> **Task details**
From the entries, return every line where the string "down" shows up.

-- Opening Marker --

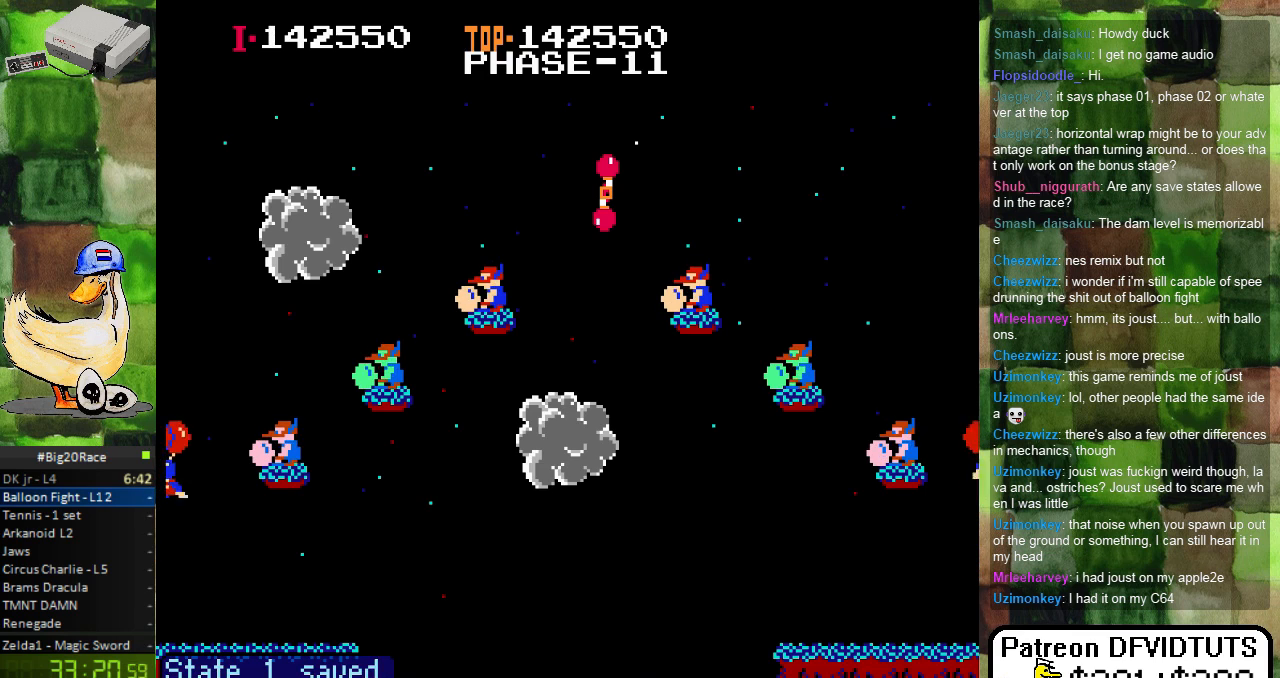
Gameplay with a controller (Nintendo layout); each line is a JSON object with the inputs held at the frame after it. "events" lists button and stick changes between this image and that frame as [ms after this image, input, new state], when the widget could be followed in between. Not read: L3 R3.
{"buttons": ["DPAD_LEFT"]}
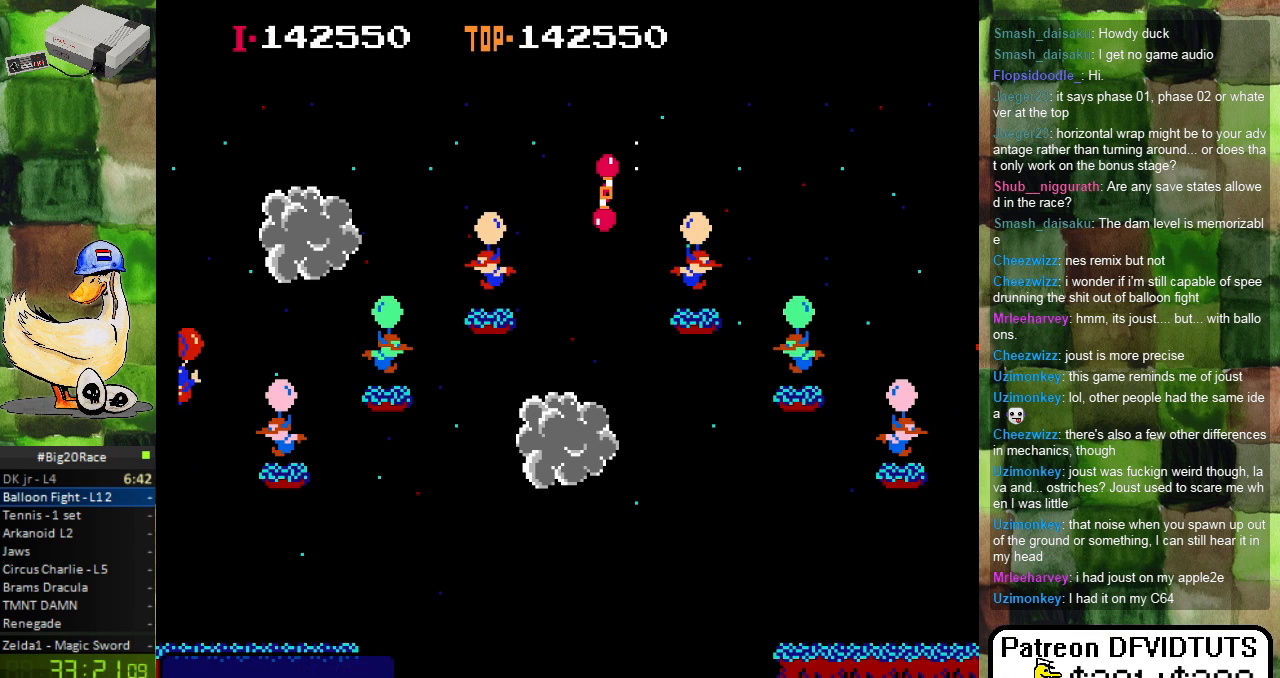
{"buttons": [], "events": [[50, "A", "down"], [150, "A", "up"], [467, "DPAD_LEFT", "up"]]}
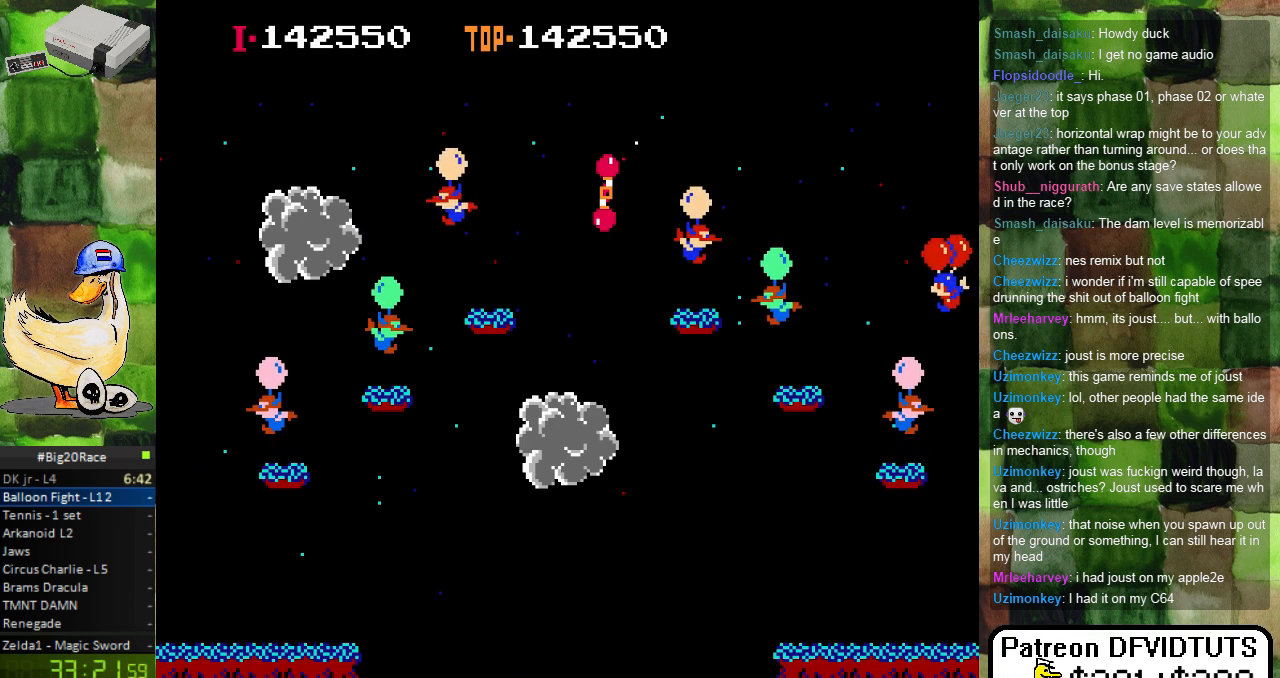
{"buttons": ["DPAD_RIGHT"], "events": [[117, "DPAD_RIGHT", "down"], [233, "A", "down"], [333, "A", "up"]]}
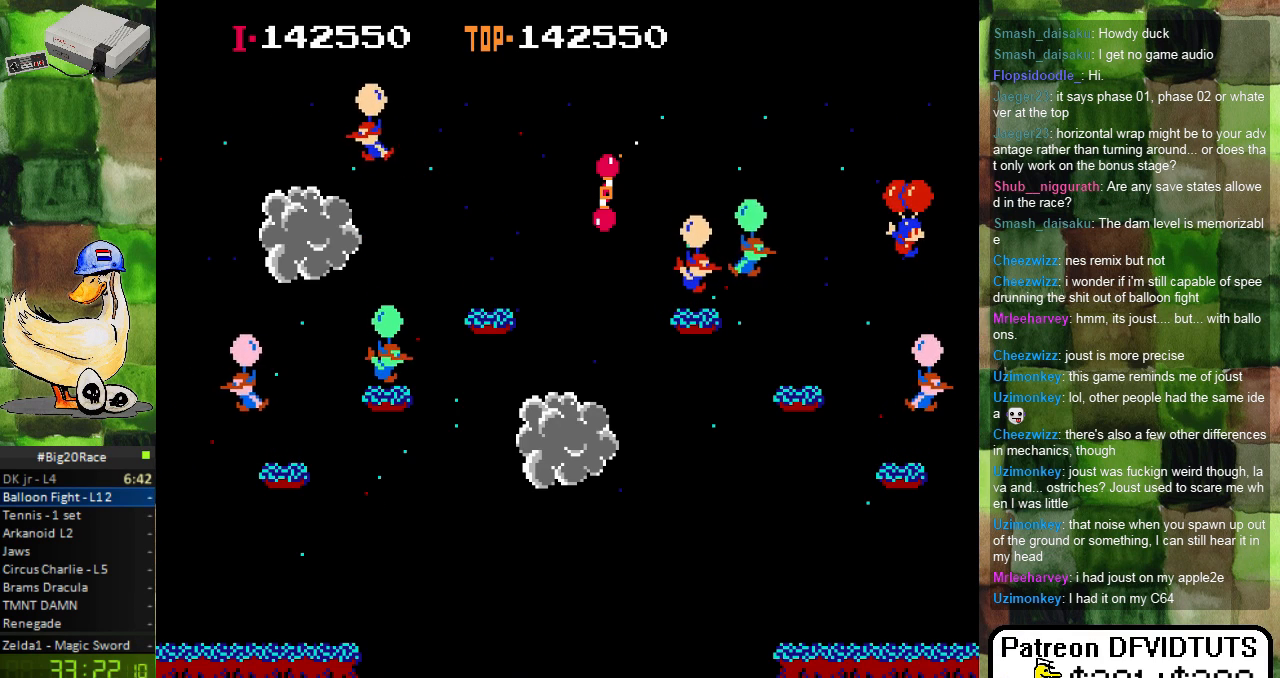
{"buttons": ["A"], "events": [[283, "A", "down"], [417, "DPAD_RIGHT", "up"]]}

-- Closing Marker --

> **Output below**
{"buttons": [], "events": [[50, "A", "down"], [150, "A", "up"], [467, "DPAD_LEFT", "up"]]}
{"buttons": ["DPAD_RIGHT"], "events": [[117, "DPAD_RIGHT", "down"], [233, "A", "down"], [333, "A", "up"]]}
{"buttons": ["A"], "events": [[283, "A", "down"], [417, "DPAD_RIGHT", "up"]]}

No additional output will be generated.